Dooley worked in all aspects of the company, but always gravitated toward excavation work. As such, hydroexcavation was a natural fit for his skills and interests. The company had dabbled in hydroexcavating by using a pressure washer on a combination sewer truck.

“We worked with what we had at the time,” he says.

By comparison, using a purpose-built hydrovac truck like the first used Kaiser unit, purchased at an auction, made “a night-and-day difference,” Dooley says.

The company subsequently sold the first Kaiser and then bought two more Kaiser trucks as part of a package deal, then sold one of them, Dooley says.

How does Dooley manage to run a TLC division with no formal business training?

“I had great examples like my father and all his friends around the valley are business owners,” he explains.

DEEP EXCAVATION EXPERIENCE

In terms of more conventional excavation work, TLC is capable of doing everything from installing septic systems to digging house foundations and trenches for new water and sewer lines.

“We can do just about everything except stick-build a house,” Dooley says. “We all can do landscaping, dig a drainage ditch or pour a driveway. Dad always had the mentality of having our fingers in a lot of different things.”

The company owns a few million dollars’ worth of excavation equipment, with critical machines outfitted with TopCon 3D machine controls. The equipment includes mid-size and mini-excavators from John Deere; a Komatsu mini-excavator; bulldozers, graders and front-end loaders from John Deere; International dump trucks with dump bodies from Viking-Cives; skid-steers built by Caterpillar, John Deere and New Holland; a Komatsu front-end loader; Peterbilt tractor cabs for pulling flatbed trailers; flatbed trailers from PJ Trailers and Trail King Industries; enclosed cargo trailers from Haulmark; dovetail trailers from Globe Trailers and Felling Trailers; and side-dump trailers from Jet Trailer Co.

“Most of our equipment is paid off,” Dooley says. “Dad learned that during the recession. If you have low debt, you can comfortably sit during winters or down economies without having to worry about working all the time to make payments.”

LOVES A GOOD CHALLENGE

One of the tougher jobs Dooley has tackled centered on hydroexcavating trenches about five years ago at an electrical substation in Livingston owned by the local power utility. The utility was adding a transformer and needed to connect it to a new power line.

“I spent a couple weeks there digging a trench that was 200 to 300 feet long and about 3 feet wide and 3 feet deep,” he says. “I worked 12-hour days; and working with all that live power, you have to be really careful.”

A different project in Bozeman several years ago also tested his mettle as an operator. The job was spurred by a contractor who mistakenly built part of a foundation for a strip mall over a natural gas line, instead of asking the utility that owned it to relocate the line, Dooley says.

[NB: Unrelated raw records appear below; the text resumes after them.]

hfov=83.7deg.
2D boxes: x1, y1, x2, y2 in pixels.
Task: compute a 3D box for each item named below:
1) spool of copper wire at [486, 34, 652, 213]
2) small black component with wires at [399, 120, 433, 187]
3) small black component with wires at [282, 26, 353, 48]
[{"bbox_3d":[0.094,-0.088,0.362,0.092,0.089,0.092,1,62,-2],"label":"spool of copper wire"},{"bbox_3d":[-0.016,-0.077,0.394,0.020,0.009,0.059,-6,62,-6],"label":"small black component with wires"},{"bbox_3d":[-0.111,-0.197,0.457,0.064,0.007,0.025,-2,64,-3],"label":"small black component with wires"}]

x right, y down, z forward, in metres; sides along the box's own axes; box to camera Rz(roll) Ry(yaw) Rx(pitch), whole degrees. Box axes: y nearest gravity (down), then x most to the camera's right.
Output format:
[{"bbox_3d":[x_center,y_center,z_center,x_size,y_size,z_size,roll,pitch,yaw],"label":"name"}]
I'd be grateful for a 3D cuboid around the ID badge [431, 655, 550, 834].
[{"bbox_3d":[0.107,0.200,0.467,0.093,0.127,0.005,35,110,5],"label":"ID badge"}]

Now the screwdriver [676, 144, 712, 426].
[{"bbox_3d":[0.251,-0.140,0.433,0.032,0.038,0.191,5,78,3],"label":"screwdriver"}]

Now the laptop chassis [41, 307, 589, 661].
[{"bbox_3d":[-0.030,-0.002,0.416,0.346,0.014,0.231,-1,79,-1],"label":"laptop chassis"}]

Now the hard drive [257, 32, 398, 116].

“That’s a big no-no,” Dooley says. “So the utility asked me to expose the gas on both sides of a corner, then dig a 60-foot-long, roughly 3-foot-deep trench so the utility could lay a new line.” 

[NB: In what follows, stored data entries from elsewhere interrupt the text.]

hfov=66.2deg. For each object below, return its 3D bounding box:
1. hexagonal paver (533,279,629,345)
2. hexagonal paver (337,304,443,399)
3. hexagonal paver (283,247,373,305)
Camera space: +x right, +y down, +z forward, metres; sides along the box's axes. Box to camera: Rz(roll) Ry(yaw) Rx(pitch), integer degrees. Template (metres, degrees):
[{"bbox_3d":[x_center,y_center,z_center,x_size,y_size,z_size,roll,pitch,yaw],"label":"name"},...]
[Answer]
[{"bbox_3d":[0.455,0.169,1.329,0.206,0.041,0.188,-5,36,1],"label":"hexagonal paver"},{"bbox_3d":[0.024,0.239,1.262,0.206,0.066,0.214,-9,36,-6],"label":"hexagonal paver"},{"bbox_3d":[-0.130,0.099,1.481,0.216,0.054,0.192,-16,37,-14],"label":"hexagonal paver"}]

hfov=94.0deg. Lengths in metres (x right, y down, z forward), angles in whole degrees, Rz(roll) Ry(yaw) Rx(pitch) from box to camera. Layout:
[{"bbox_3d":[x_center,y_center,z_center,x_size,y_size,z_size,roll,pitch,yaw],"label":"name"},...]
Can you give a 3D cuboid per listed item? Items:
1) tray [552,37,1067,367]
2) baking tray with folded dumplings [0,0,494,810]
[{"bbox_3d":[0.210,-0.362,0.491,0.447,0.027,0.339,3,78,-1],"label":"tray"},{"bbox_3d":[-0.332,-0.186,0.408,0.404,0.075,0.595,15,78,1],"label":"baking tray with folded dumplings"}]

The trenching was difficult because of an array of underground lines already in the same vicinity. And to make things worse, it was the middle of a harsh Montana winter with a 4-foot-deep frostline already well established and daily temperatures that averaged about -5 degrees, he says.

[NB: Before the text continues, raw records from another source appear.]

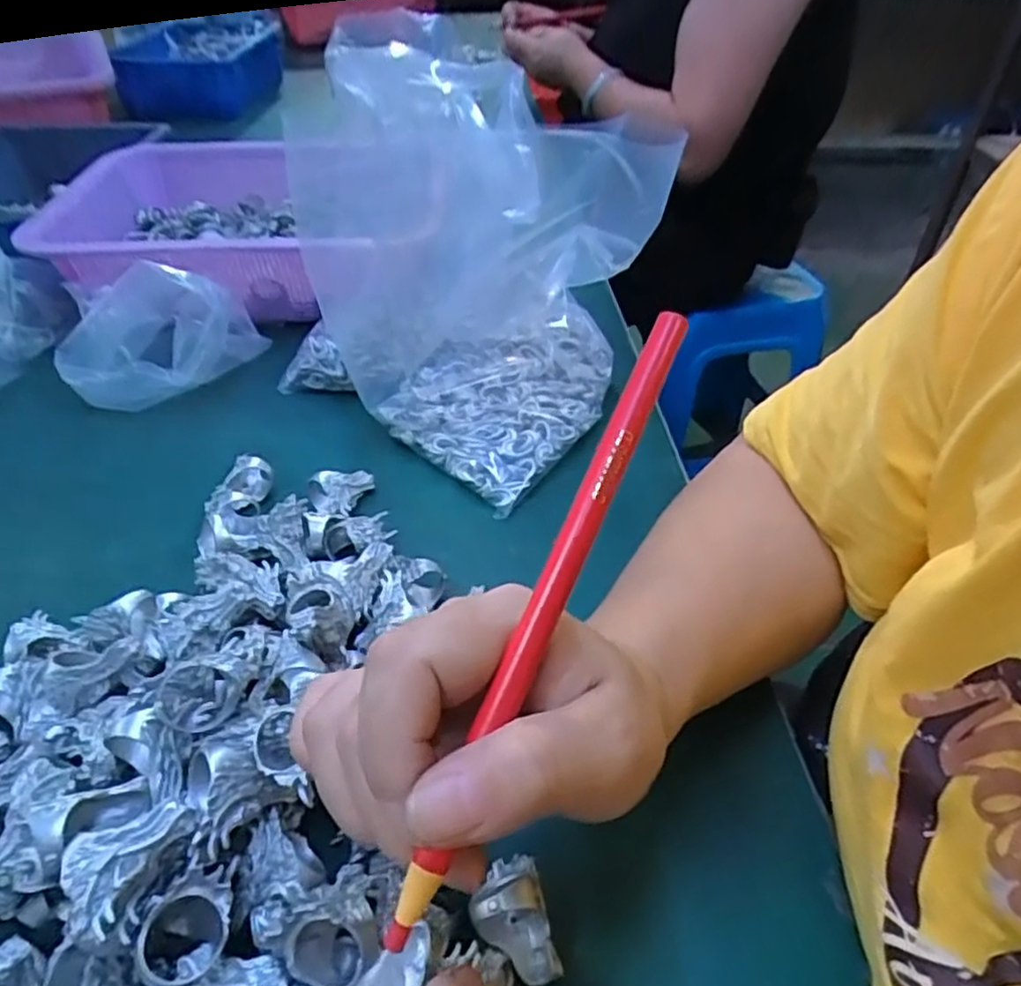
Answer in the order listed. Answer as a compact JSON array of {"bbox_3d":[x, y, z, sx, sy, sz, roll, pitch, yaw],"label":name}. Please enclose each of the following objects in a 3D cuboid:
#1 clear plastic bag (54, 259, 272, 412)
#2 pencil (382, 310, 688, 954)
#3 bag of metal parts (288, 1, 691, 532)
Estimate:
[{"bbox_3d":[-0.241,-0.114,0.477,0.121,0.081,0.092,-1,43,0],"label":"clear plastic bag"},{"bbox_3d":[0.010,0.027,0.174,0.011,0.006,0.167,21,78,22],"label":"pencil"},{"bbox_3d":[-0.026,-0.138,0.420,0.144,0.185,0.207,-34,52,-30],"label":"bag of metal parts"}]

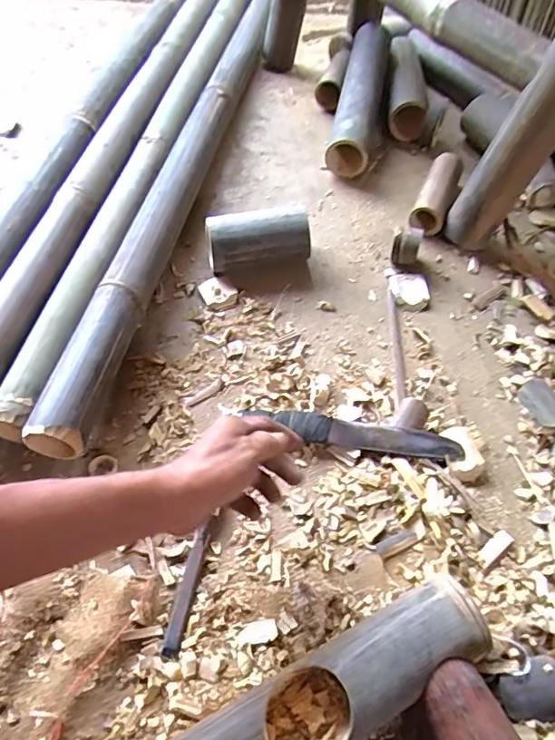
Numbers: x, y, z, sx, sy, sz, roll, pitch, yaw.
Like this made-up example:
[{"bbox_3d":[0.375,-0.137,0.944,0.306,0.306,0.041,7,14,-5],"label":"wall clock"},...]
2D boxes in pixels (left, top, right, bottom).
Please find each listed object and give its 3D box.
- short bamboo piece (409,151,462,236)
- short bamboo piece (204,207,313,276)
[{"bbox_3d":[0.257,-0.282,0.815,0.049,0.058,0.157,21,59,11],"label":"short bamboo piece"},{"bbox_3d":[-0.028,-0.185,0.734,0.145,0.077,0.075,-8,59,-7],"label":"short bamboo piece"}]

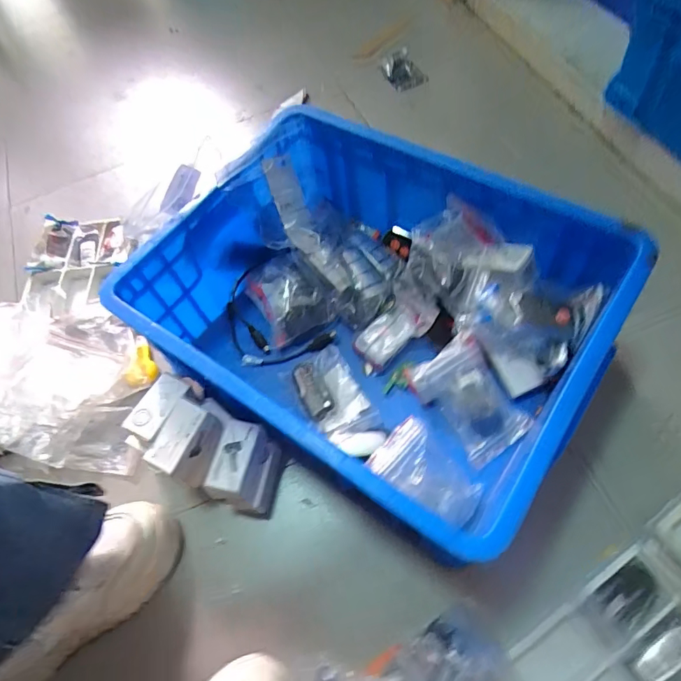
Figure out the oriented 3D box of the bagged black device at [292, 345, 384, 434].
[{"bbox_3d":[-0.009,0.064,0.546,0.068,0.015,0.117,-28,62,-7],"label":"bagged black device"}]

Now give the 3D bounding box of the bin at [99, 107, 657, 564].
[{"bbox_3d":[0.028,-0.030,0.515,0.427,0.161,0.318,29,70,21],"label":"bin"}]

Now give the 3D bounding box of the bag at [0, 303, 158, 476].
[{"bbox_3d":[-0.377,0.045,0.585,0.304,0.086,0.186,8,63,12],"label":"bag"}]

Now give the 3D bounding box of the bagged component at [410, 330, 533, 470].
[{"bbox_3d":[0.141,0.065,0.522,0.077,0.022,0.122,-38,77,4],"label":"bagged component"}]

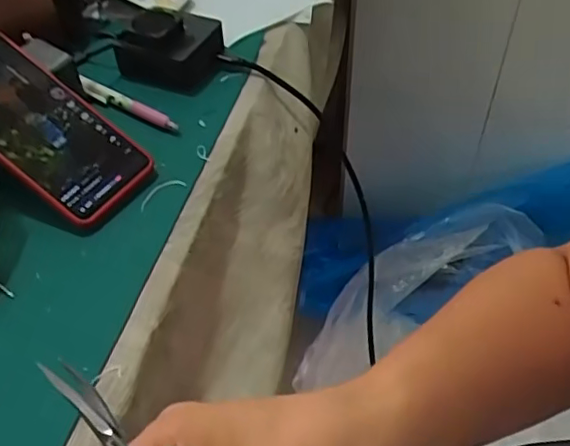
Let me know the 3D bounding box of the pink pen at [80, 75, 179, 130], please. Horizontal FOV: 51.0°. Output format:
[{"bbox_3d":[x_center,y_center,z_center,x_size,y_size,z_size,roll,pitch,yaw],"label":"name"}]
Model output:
[{"bbox_3d":[-0.130,-0.099,0.496,0.102,0.015,0.013,24,53,21],"label":"pink pen"}]

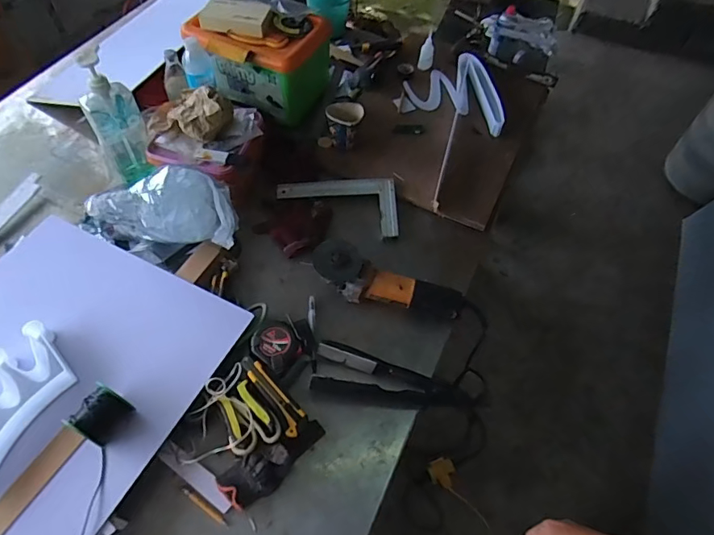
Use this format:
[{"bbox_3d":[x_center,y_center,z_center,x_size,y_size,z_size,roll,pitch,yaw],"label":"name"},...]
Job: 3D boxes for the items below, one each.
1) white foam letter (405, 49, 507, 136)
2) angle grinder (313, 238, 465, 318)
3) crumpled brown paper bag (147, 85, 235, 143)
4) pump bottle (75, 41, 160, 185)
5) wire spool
[{"bbox_3d":[0.269,-0.454,1.175,0.276,0.054,0.205,27,58,15],"label":"white foam letter"},{"bbox_3d":[0.054,0.033,0.851,0.280,0.078,0.077,20,56,-4],"label":"angle grinder"},{"bbox_3d":[-0.338,-0.306,0.927,0.167,0.067,0.097,14,58,5],"label":"crumpled brown paper bag"},{"bbox_3d":[-0.471,-0.280,0.921,0.093,0.282,0.050,-24,60,-18],"label":"pump bottle"},{"bbox_3d":[-0.365,0.219,0.676,0.053,0.067,0.067,28,60,14],"label":"wire spool"}]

“Digging into frost with a hydrovac truck never is fun,” Dooley says. “It’s like cutting through asphalt. It took me about five days to trench just 60 feet. It was pretty slow going.”

MORE GROWTH ENVISIONED 

Looking ahead, Dooley envisions buying another Kaiser hydrovac truck within the next couple of years and finding a qualified employee to operate it. He also doesn’t rule out expanding the division’s market geographically, but a lot of that hinges on being able to find employees, he notes.

In the meantime, Dooley says he and his siblings will focus hard on maintaining the company’s reputation for quality work and great customer service — carrying on a tradition established by his parents. (Zachary, age 22, manages gravel-shooting and concrete-work divisions and Timothy, age 15, is being groomed to handle the portable restroom and septic divisions.)

“My dad always does things honestly and respectfully, and us kids want to carry on that legacy,” he says.